Question of the Week 18

by | Nov 23, 2022 | Journalism, Question of the Day, Question Of the Week

Last week’s question:

My mother-in-law was recently transported, by ambulance, from the hospital in Waterville to the hospital in Augusta. This was not an emergency: no sirens and flashing lights. It was a post-surgery transfer. (She is fine.) What was the bill for the ~20 mile ambulance ride?

I assume everyone got this one right: The answer is D. The bill was just under $1,000. The story gets “better”: When my mother-in-law was finally discharged, having endured two weeks of total isolation because she tested positive for COVID, the ambulance that took her home got lost. I am not kidding. No joke.  

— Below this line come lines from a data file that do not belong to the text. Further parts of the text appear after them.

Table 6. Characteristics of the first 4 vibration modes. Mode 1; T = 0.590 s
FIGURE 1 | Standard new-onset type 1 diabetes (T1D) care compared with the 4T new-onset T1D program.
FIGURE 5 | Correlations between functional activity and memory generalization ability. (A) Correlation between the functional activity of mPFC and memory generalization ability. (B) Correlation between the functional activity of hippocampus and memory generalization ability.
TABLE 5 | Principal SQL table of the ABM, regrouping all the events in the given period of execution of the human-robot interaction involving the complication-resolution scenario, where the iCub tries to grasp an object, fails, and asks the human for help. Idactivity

A. $200 = 10 dollars per mile

B.  $400 = 20 dollars per mile

C.  $600 = 30 dollars per mile

D.  $1,000 = 50 dollars per mileE. It was free, the ambulance was headed back to Waterville anyway.

Thanksgiving special:

Turkeys are indigenous to the Americas. How did these big birds get their name? (One of these is true – no joke!) 

A. Died meat from the wild fowl was very tough and the name Turkey was coined to differentiate it from died beef “Jerky”. 

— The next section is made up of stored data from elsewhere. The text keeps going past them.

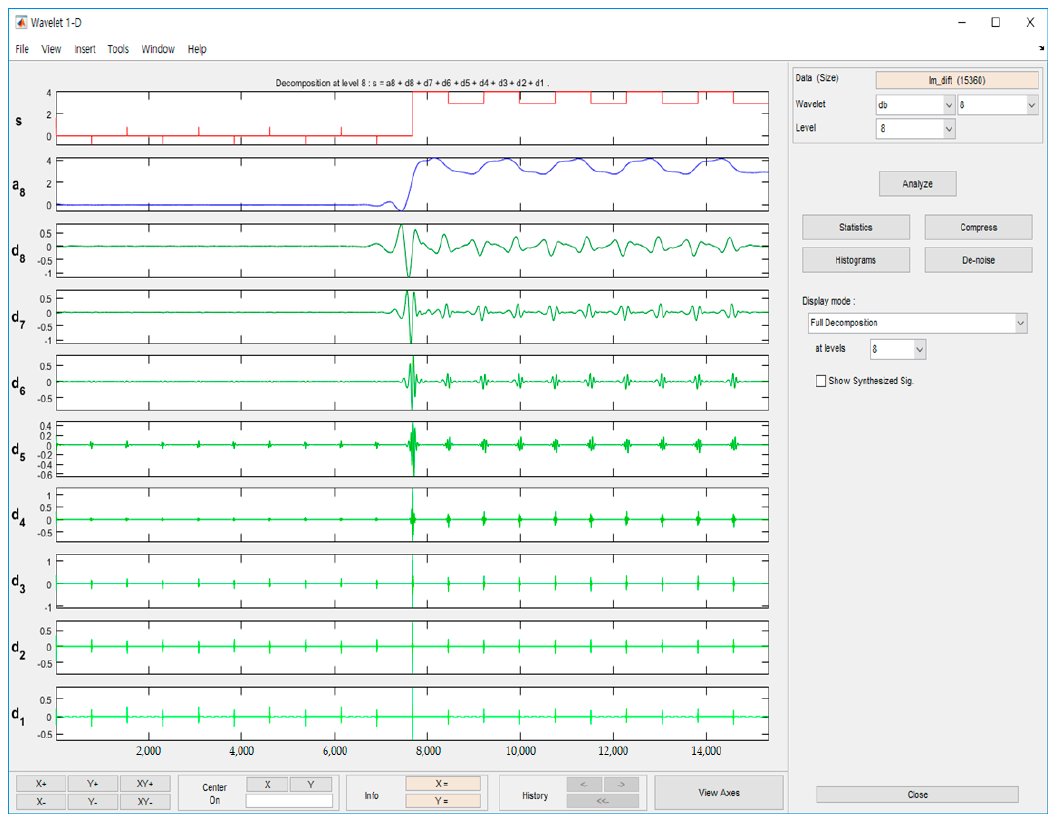
Figure 7. The analysis of discrete wavelet transform (DWT) of measured current at db8.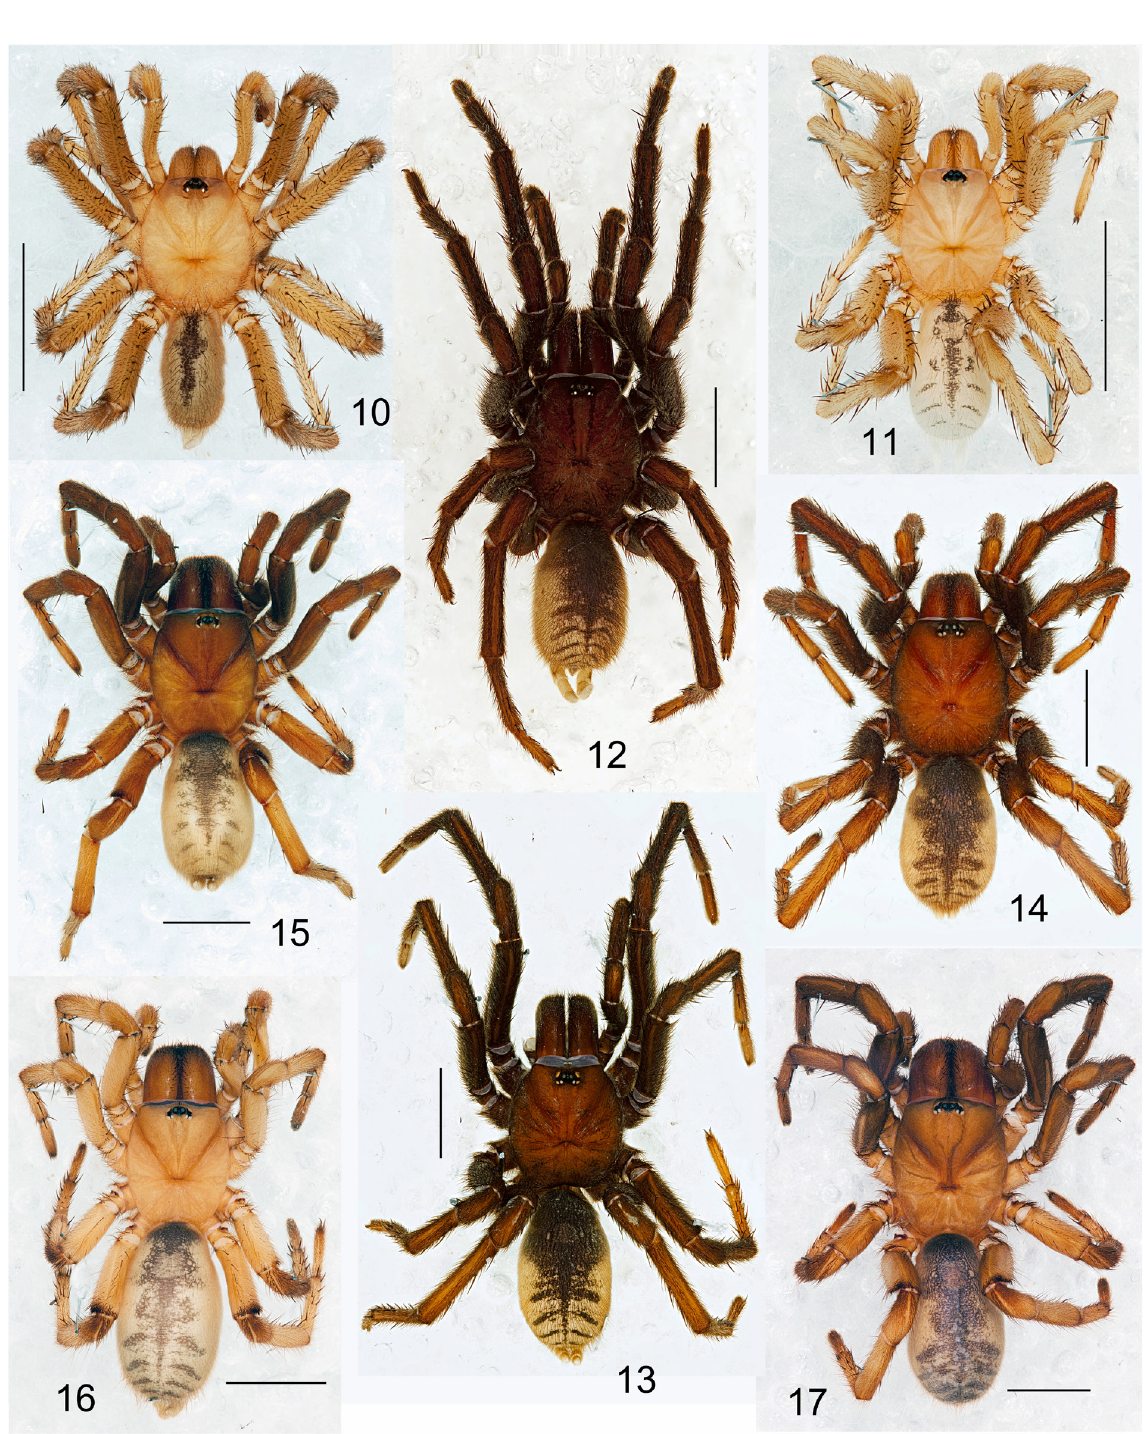
Figs 10–17. Anemesia spp., ♂♂ (10–14) and ♀♀ (15–17), habitus, dorsal views. 10 . A. pallida sp.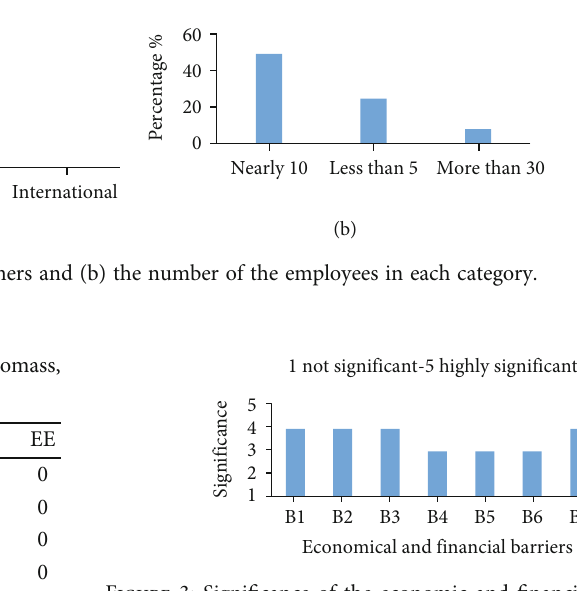
Figure 3: Signi fi cance of the economic and fi nancial obstacles to the promotion of RE and EE. B1: market design issues, hindering the integration of renewable energies; B2: di ffi culty in Power Purchase Agreement (PPA) negotiations; B3: unstable prices in the spot market; B4: longer economic recovery periods; B5: lack of modeling of externalities; B6: limited access to fi nancing; B7: lack of subsidized loans for small or small-scale facilities. Figure 4 indicates the signi fi cance of the institutional and regulatory barriers to the promotion of RE. Figure 5 indicates the signi fi cance of public awareness and information barriers to the promotion of RE.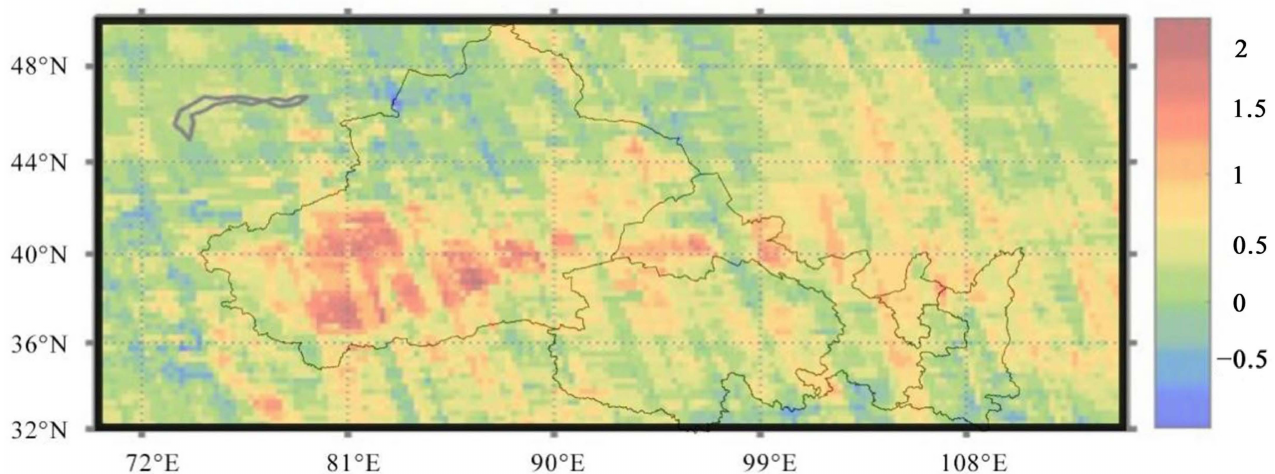
Figure 5. Spatial distribution of multi-day average AAI of the period relevant to the sandstorm event in April 2018, for the case study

B. The first Europeans to eat the unusual American bird got so drunk on “Wild Turkey” whiskey, they couldn’t think of a better name. 

C. Early Europeans were famous for getting lost. They thought America was part of the Ottoman Empire and thus the strange birds were from Turkey. 

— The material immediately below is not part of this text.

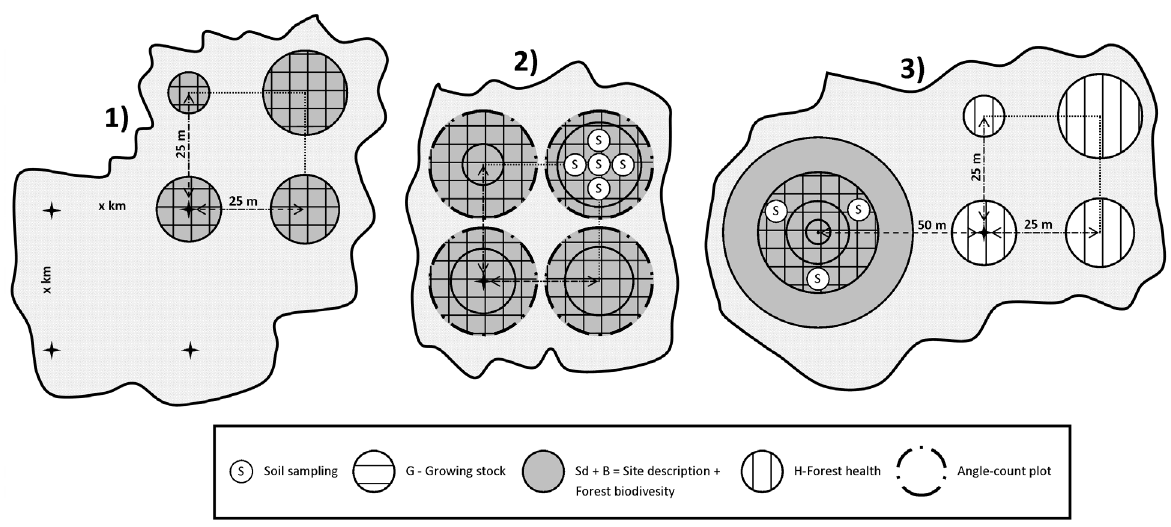
Figure 2. Historical development of Slovenia’s integrated forest resource inventory. 1) 1987–1994: National Forest Health Inventory. The inventorying was performed in clusters, consisting of four 6-tree plots. 2) 1995: Integrated Forest Resource Inventory (IFRI). Forest soil sampling and the assessment of growing stock became part of inventorying. To achieve good estimates on growing stock, angle-count plots (superimposed over 6- tree plots) were introduced. 3) 2000 onwards: Integrated Forest Resource Inventory. Introduction of invisible concentric permanent sample plots with fixed areas. The plots have been used for collecting data and information on forest sites, growing stock and increment, forest health, biodiversity, ecosystem services, average tree cut (harvest). Forest health has been assessed on 6-tree plots and on concentric permanent sample plots.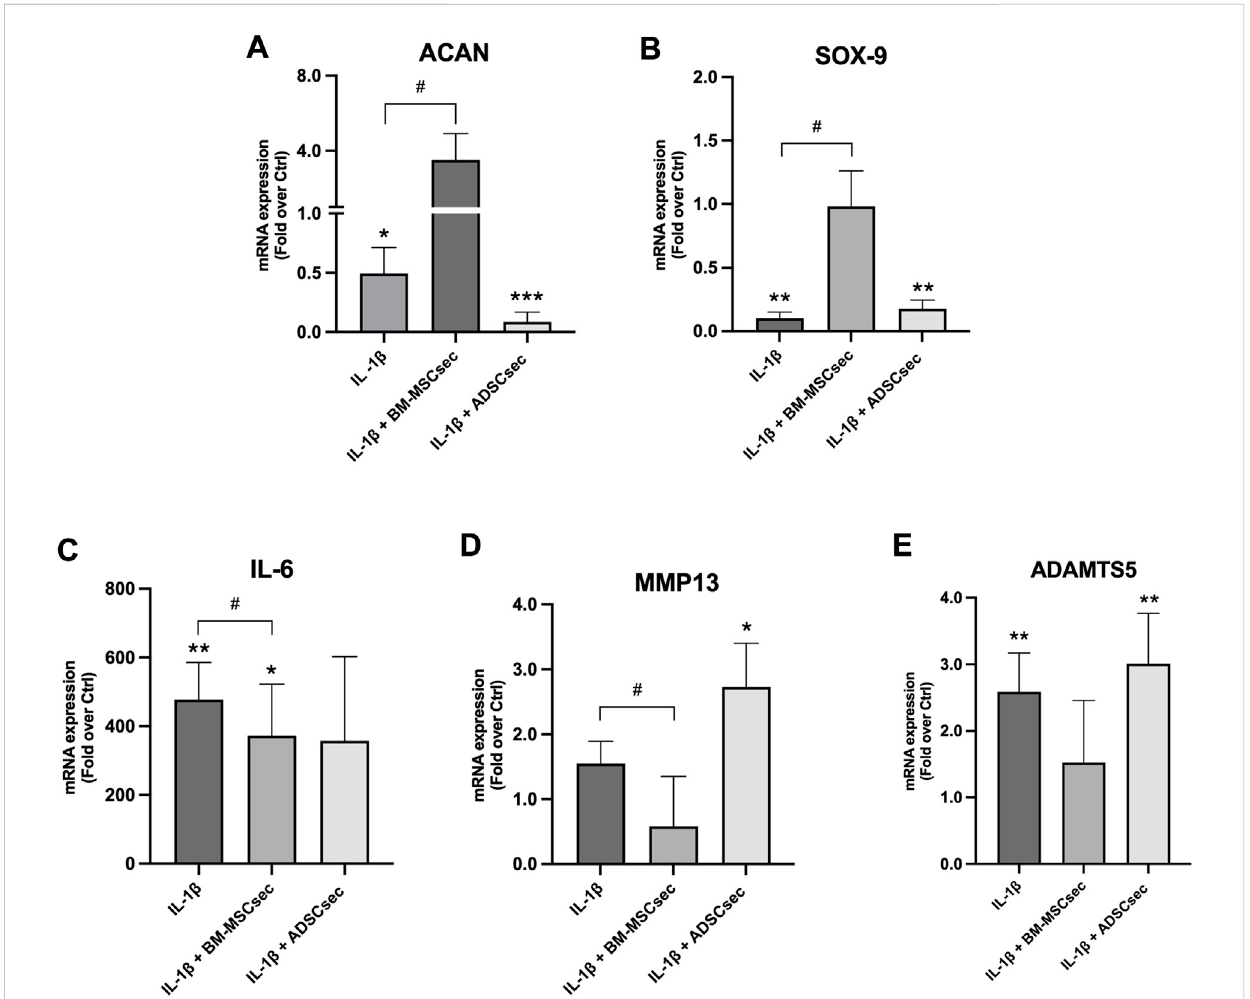
FIGURE 8 MSC secretomes differentially impacted on hNPC ECM and catabolic marker gene expression following IL-1 β pretreatment. BM-MSCsec signi fi cantly rescued the expression of ACAN (A) and SOX9 (B) genes, while signi fi cantly reducing IL6 (C) , ADAMTS5 (D) and MMP13 (E) gene expression following IL-1 β pretreatment. Conversely, ADSCsec signi fi cantly reduced the expression of both ACAN and SOX9 , while increasing catabolic marker levels. Results were normalized based on GAPDH expression and calculated as fold change compared to the controls. * p < 0.05, ** p < 0.01, *** p < 0.001, # p < 0.05 compared to IL-1 β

D. Turkey was a derogatory term associated with Ben Franklin. Franklin opposed adopting the carrion eating Bald Eagle as America’s bird. Instead, Franklin promoted the American “peacock”. Eventually, both Franklin, and his birds, were known as “Turkeys”.

E. “Turkey” is the angelized version of the Wampanoag name for the wild bird the Indians served the Pilgrims at the first Thanksgiving dinner. 

F. Turkey is Yekrut spelled backwards. Yekrut is what the Pilgrims did after ingesting too much Wild Turkey. 

Be moderate and have a great, Fauci-less, Thanksgiving!